Good Samaritan Society leaders are dedicated to showing residents and staff members the COVID-19 vaccine is safe.
Leading by example
Randy Bury, Society president and CEO, and chief medical officer Gregory Johnson, M.D., are setting an example by completing their vaccination course. Both are receiving their second dose at the Sanford Imagenetics building in Sioux Falls, South Dakota.
“It felt good to be doing something on offense against this virus that we’ve been fighting for almost a year now. We’re kind of fighting back,” Bury said.
“We just want our staff and our residents to just know that we’re committed to safety. I feel as a physician that it’s safe,” Dr. Johnson said.
Bury admits he had an achy arm after the first dose. Dr. Johnson, who has had COVID-19, says he experienced a mild fever and chills.
“If we’re going to get past this, it’s going to be through a vaccine campaign. The sooner the better. Go get it. Do you want maybe a pain in your arm? Do you want maybe a fever? Or do we want to keep doing what we did in 2020?” Dr. Johnson said.
A better path
Finding a better path forward is the goal.

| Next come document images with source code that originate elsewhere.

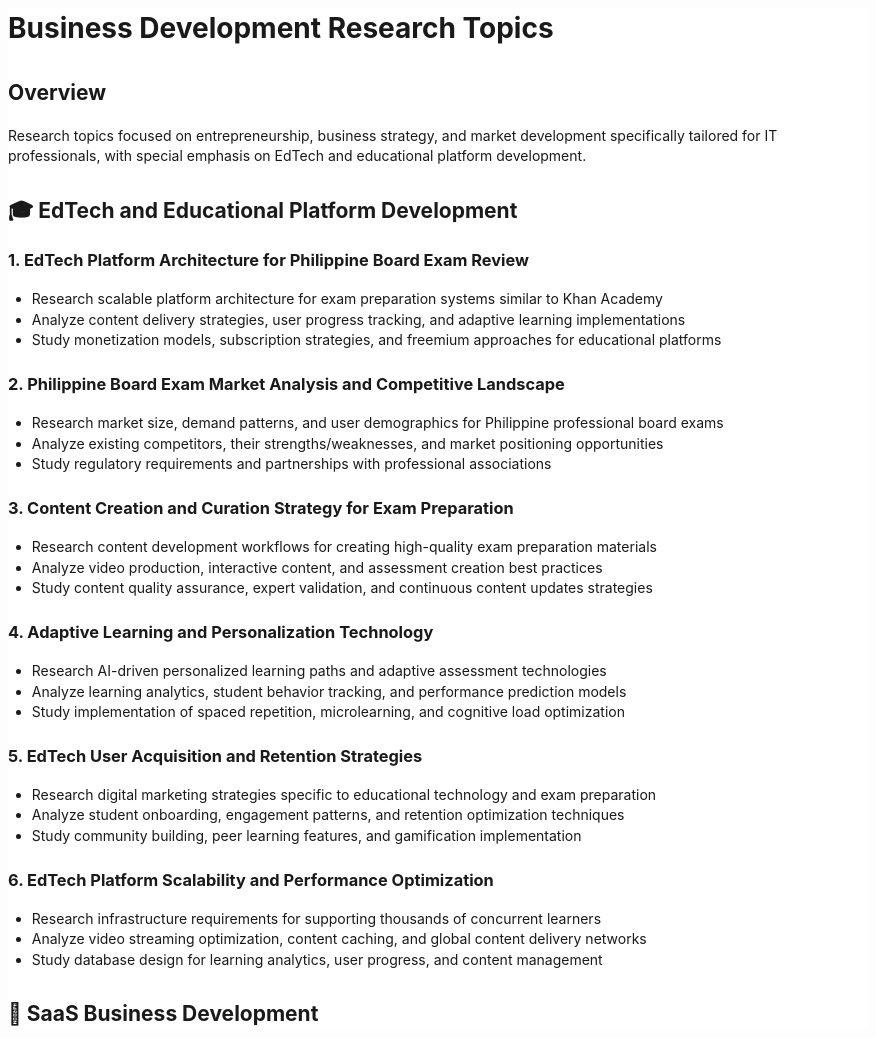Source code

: # Business Development Research Topics

## Overview

Research topics focused on entrepreneurship, business strategy, and market development specifically tailored for IT professionals, with special emphasis on EdTech and educational platform development.

## 🎓 EdTech and Educational Platform Development

### 1. EdTech Platform Architecture for Philippine Board Exam Review
- Research scalable platform architecture for exam preparation systems similar to Khan Academy
- Analyze content delivery strategies, user progress tracking, and adaptive learning implementations
- Study monetization models, subscription strategies, and freemium approaches for educational platforms

### 2. Philippine Board Exam Market Analysis and Competitive Landscape
- Research market size, demand patterns, and user demographics for Philippine professional board exams
- Analyze existing competitors, their strengths/weaknesses, and market positioning opportunities
- Study regulatory requirements and partnerships with professional associations

### 3. Content Creation and Curation Strategy for Exam Preparation
- Research content development workflows for creating high-quality exam preparation materials
- Analyze video production, interactive content, and assessment creation best practices
- Study content quality assurance, expert validation, and continuous content updates strategies

### 4. Adaptive Learning and Personalization Technology
- Research AI-driven personalized learning paths and adaptive assessment technologies
- Analyze learning analytics, student behavior tracking, and performance prediction models
- Study implementation of spaced repetition, microlearning, and cognitive load optimization

### 5. EdTech User Acquisition and Retention Strategies
- Research digital marketing strategies specific to educational technology and exam preparation
- Analyze student onboarding, engagement patterns, and retention optimization techniques
- Study community building, peer learning features, and gamification implementation

### 6. EdTech Platform Scalability and Performance Optimization
- Research infrastructure requirements for supporting thousands of concurrent learners
- Analyze video streaming optimization, content caching, and global content delivery networks
- Study database design for learning analytics, user progress, and content management

## 💼 SaaS Business Development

“This is the way out of the COVID-19 dilemma for long-term care. This is the way out,” Bury said.
With active COVID-19 cases going down at the Society, excitement is growing for a light at the end of the pandemic tunnel.

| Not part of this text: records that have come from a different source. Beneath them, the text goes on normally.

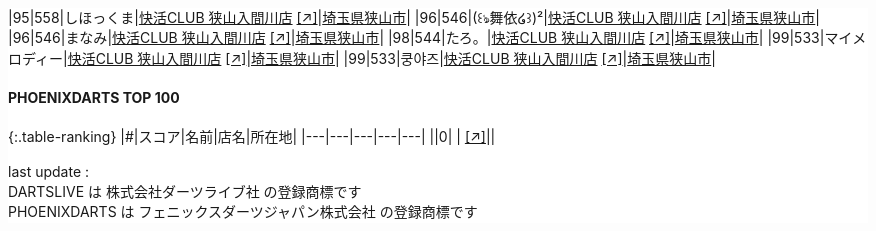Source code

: |95|558|<span class="rank-name-dl">しほっくま</span>|<a href="/darts/rank/shops/ce7d5ec1301b5fe758d385ea46352d8f.html">快活CLUB 狭山入間川店</a> <a href="https://search.dartslive.com/jp/shop/ce7d5ec1301b5fe758d385ea46352d8f">[↗]</a>|<a href="/darts/rank/埼玉県/狭山市">埼玉県狭山市</a>|
|96|546|<span class="rank-name-dl">(꒰ঌ舞依໒꒱)²</span>|<a href="/darts/rank/shops/ce7d5ec1301b5fe758d385ea46352d8f.html">快活CLUB 狭山入間川店</a> <a href="https://search.dartslive.com/jp/shop/ce7d5ec1301b5fe758d385ea46352d8f">[↗]</a>|<a href="/darts/rank/埼玉県/狭山市">埼玉県狭山市</a>|
|96|546|<span class="rank-name-dl">まなみ</span>|<a href="/darts/rank/shops/ce7d5ec1301b5fe758d385ea46352d8f.html">快活CLUB 狭山入間川店</a> <a href="https://search.dartslive.com/jp/shop/ce7d5ec1301b5fe758d385ea46352d8f">[↗]</a>|<a href="/darts/rank/埼玉県/狭山市">埼玉県狭山市</a>|
|98|544|<span class="rank-name-dl">たろ。</span>|<a href="/darts/rank/shops/ce7d5ec1301b5fe758d385ea46352d8f.html">快活CLUB 狭山入間川店</a> <a href="https://search.dartslive.com/jp/shop/ce7d5ec1301b5fe758d385ea46352d8f">[↗]</a>|<a href="/darts/rank/埼玉県/狭山市">埼玉県狭山市</a>|
|99|533|<span class="rank-name-dl">マイメロディー</span>|<a href="/darts/rank/shops/ce7d5ec1301b5fe758d385ea46352d8f.html">快活CLUB 狭山入間川店</a> <a href="https://search.dartslive.com/jp/shop/ce7d5ec1301b5fe758d385ea46352d8f">[↗]</a>|<a href="/darts/rank/埼玉県/狭山市">埼玉県狭山市</a>|
|99|533|<span class="rank-name-dl">쿵야즈</span>|<a href="/darts/rank/shops/ce7d5ec1301b5fe758d385ea46352d8f.html">快活CLUB 狭山入間川店</a> <a href="https://search.dartslive.com/jp/shop/ce7d5ec1301b5fe758d385ea46352d8f">[↗]</a>|<a href="/darts/rank/埼玉県/狭山市">埼玉県狭山市</a>|


#### PHOENIXDARTS TOP 100



{:.table-ranking}
|#|スコア|名前|店名|所在地|
|---|---|---|---|---|
||0|<span class="rank-name-dl"> </span>|<a href="/darts/rank/shops/.html"></a> <a href="">[↗]</a>|<a href="/darts/rank//"></a>|


<div class="footer border-top border-gray-light mt-5 pt-3 text-right text-gray">
    last update : <span style="font-weight: italic" id="foot_last_modified"></span><br />
    DARTSLIVE は 株式会社ダーツライブ社 の登録商標です<br />
    PHOENIXDARTS は フェニックスダーツジャパン株式会社 の登録商標です<br />
</div>

<script src="https://cdnjs.cloudflare.com/ajax/libs/jquery.tablesorter/2.31.3/js/jquery.tablesorter.min.js" integrity="sha512-qzgd5cYSZcosqpzpn7zF2ZId8f/8CHmFKZ8j7mU4OUXTNRd5g+ZHBPsgKEwoqxCtdQvExE5LprwwPAgoicguNg==" crossorigin="anonymous" referrerpolicy="no-referrer"></script>
<link rel="stylesheet" href="https://cdnjs.cloudflare.com/ajax/libs/jquery.tablesorter/2.31.3/css/theme.default.min.css" integrity="sha512-wghhOJkjQX0Lh3NSWvNKeZ0ZpNn+SPVXX1Qyc9OCaogADktxrBiBdKGDoqVUOyhStvMBmJQ8ZdMHiR3wuEq8+w==" crossorigin="anonymous" referrerpolicy="no-referrer" />
<script>
$(function() {
    $(".table-ranking").tablesorter({sortList:[[0, 0]]});
    $("#foot_last_modified").text(formatDate(new Date(document.lastModified), 'yyyy-MM-dd HH:mm:ss'));
});
</script>

<script async src="https://platform.twitter.com/widgets.js" charset="utf-8"></script>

“We’re already seeing our numbers drop across the Society, even with the first round,” Bury said.
After a friendly encounter with a health care hero, Dr. Johnson is proud to see everyone pitching in and doing their part.

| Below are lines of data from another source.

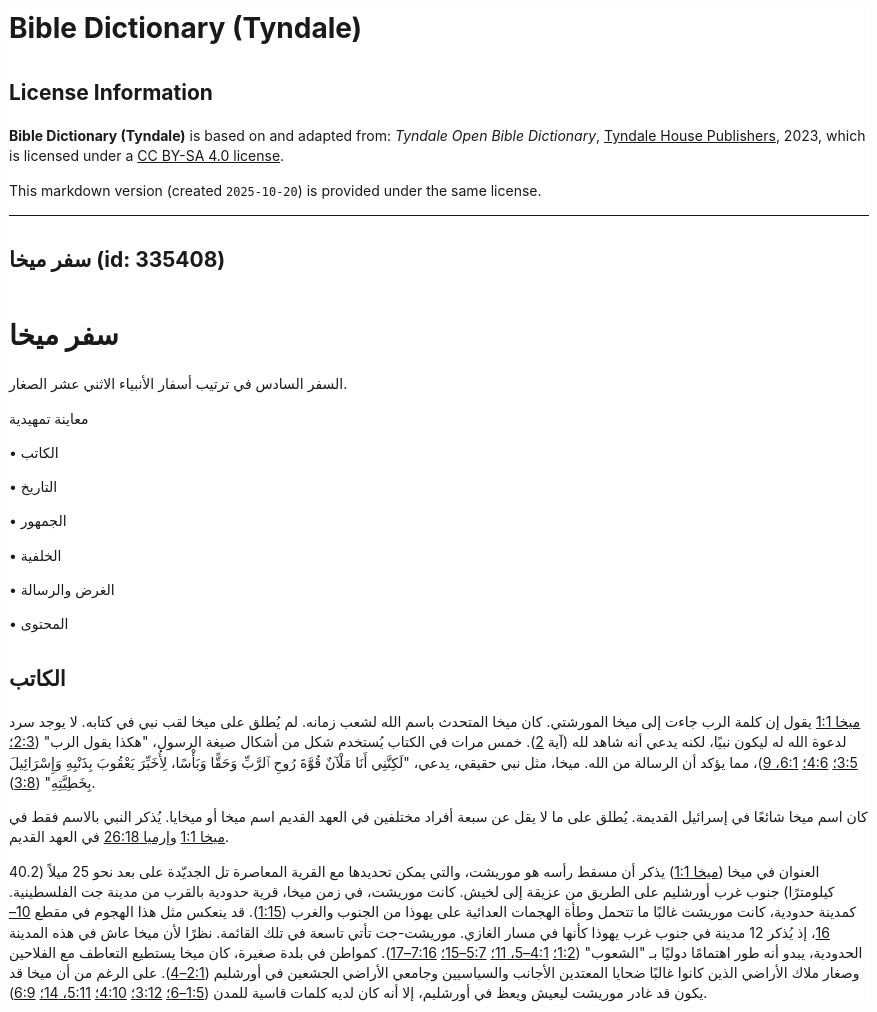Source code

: # Bible Dictionary (Tyndale)

## License Information

**Bible Dictionary (Tyndale)** is based on and adapted from: _Tyndale Open Bible Dictionary_, [Tyndale House Publishers](https://tyndaleopenresources.com/), 2023, which is licensed under a [CC BY-SA 4.0 license](https://creativecommons.org/licenses/by-sa/4.0/legalcode.en).

This markdown version (created `2025-10-20`) is provided under the same license.



--------------------------------

## سفر ميخا (id: 335408)

سفر ميخا
========

السفر السادس في ترتيب أسفار الأنبياء الاثني عشر الصغار.

معاينة تمهيدية

• الكاتب

• التاريخ

• الجمهور

• الخلفية

• الغرض والرسالة

• المحتوى

الكاتب
------

[ميخا 1:1](https://ref.ly/Mic1:1) يقول إن كلمة الرب جاءت إلى ميخا المورشتي. كان ميخا المتحدث باسم الله لشعب زمانه. لم يُطلق على ميخا لقب نبي في كتابه. لا يوجد سرد لدعوة الله له ليكون نبيًا، لكنه يدعي أنه شاهد لله (آية [2](https://ref.ly/Mic1:2)). خمس مرات في الكتاب يُستخدم شكل من أشكال صيغة الرسول، "هكذا يقول الرب" ([2:3؛](https://ref.ly/Mic2:3)[3:5؛](https://ref.ly/Mic3:5) [4:6؛](https://ref.ly/Mic4:6) [6:1، 9](https://ref.ly/Mic6:1,Mic6:9))، مما يؤكد أن الرسالة من الله. ميخا، مثل نبي حقيقي، يدعي، "لَكِنَّنِي أَنَا مَلْآنٌ قُوَّةَ رُوحِ ٱلرَّبِّ وَحَقًّا وَبَأْسًا، لِأُخَبِّرَ يَعْقُوبَ بِذَنْبِهِ وَإِسْرَائِيلَ بِخَطِيَّتِهِ" ([3:8](https://ref.ly/Mic3:8)).

كان اسم ميخا شائعًا في إسرائيل القديمة. يُطلق على ما لا يقل عن سبعة أفراد مختلفين في العهد القديم اسم ميخا أو ميخايا. يُذكر النبي بالاسم فقط في [ميخا 1:1](https://ref.ly/Mic1:1) و[إرميا 26:18](https://ref.ly/Jer26:18) في العهد القديم.

العنوان في ميخا ([ميخا 1:1](https://ref.ly/Mic1:1)) يذكر أن مسقط رأسه هو موريشت، والتي يمكن تحديدها مع القرية المعاصرة تل الجديّدة على بعد نحو 25 ميلاً (40\.2 كيلومترًا) جنوب غرب أورشليم على الطريق من عزيقة إلى لخيش. كانت موريشت، في زمن ميخا، قرية حدودية بالقرب من مدينة جت الفلسطينية. كمدينة حدودية، كانت موريشت غالبًا ما تتحمل وطأة الهجمات العدائية على يهوذا من الجنوب والغرب ([1:15](https://ref.ly/Mic1:15)). قد ينعكس مثل هذا الهجوم في مقطع [10–16](https://ref.ly/Mic1:10-Mic1:16)، إذ يُذكر 12 مدينة في جنوب غرب يهوذا كأنها في مسار الغازي. موريشت\-جت تأتي تاسعة في تلك القائمة. نظرًا لأن ميخا عاش في هذه المدينة الحدودية، يبدو أنه طور اهتمامًا دوليًا بـ "الشعوب" ([1:2؛](https://ref.ly/Mic1:2) [4:1–5، 11؛](https://ref.ly/Mic4:1-Mic4:5,Mic4:11) [5:7–15؛](https://ref.ly/Mic5:7-Mic5:15) [7:16–17](https://ref.ly/Mic7:16-Mic7:17)). كمواطن في بلدة صغيرة، كان ميخا يستطيع التعاطف مع الفلاحين وصغار ملاك الأراضي الذين كانوا غالبًا ضحايا المعتدين الأجانب والسياسيين وجامعي الأراضي الجشعين في أورشليم ([2:1–4](https://ref.ly/Mic2:1-Mic2:4)). على الرغم من أن ميخا قد يكون قد غادر موريشت ليعيش ويعظ في أورشليم، إلا أنه كان لديه كلمات قاسية للمدن ([1:5–6؛](https://ref.ly/Mic1:5-Mic1:6) [3:12؛](https://ref.ly/Mic3:12) [4:10؛](https://ref.ly/Mic4:10) [5:11، 14؛](https://ref.ly/Mic5:11,Mic5:14) [6:9](https://ref.ly/Mic6:9)).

“She’s like everybody who comes here is just smiles and they’re thankful. We’re getting a lot of elderly people from the community coming in, especially in that 80-plus age group right now. They’re all just like, ‘We’re so glad to be here. We’ve been waiting for this.’ It was just nice to hear,” Dr. Johnson said.
Dr. Johnson and Bury hope to hear even more people are signing up for the vaccine in 2021.
“It is safe and it’s a lot safer than getting COVID. Super encourage everybody to get out and get the shot,” Bury said.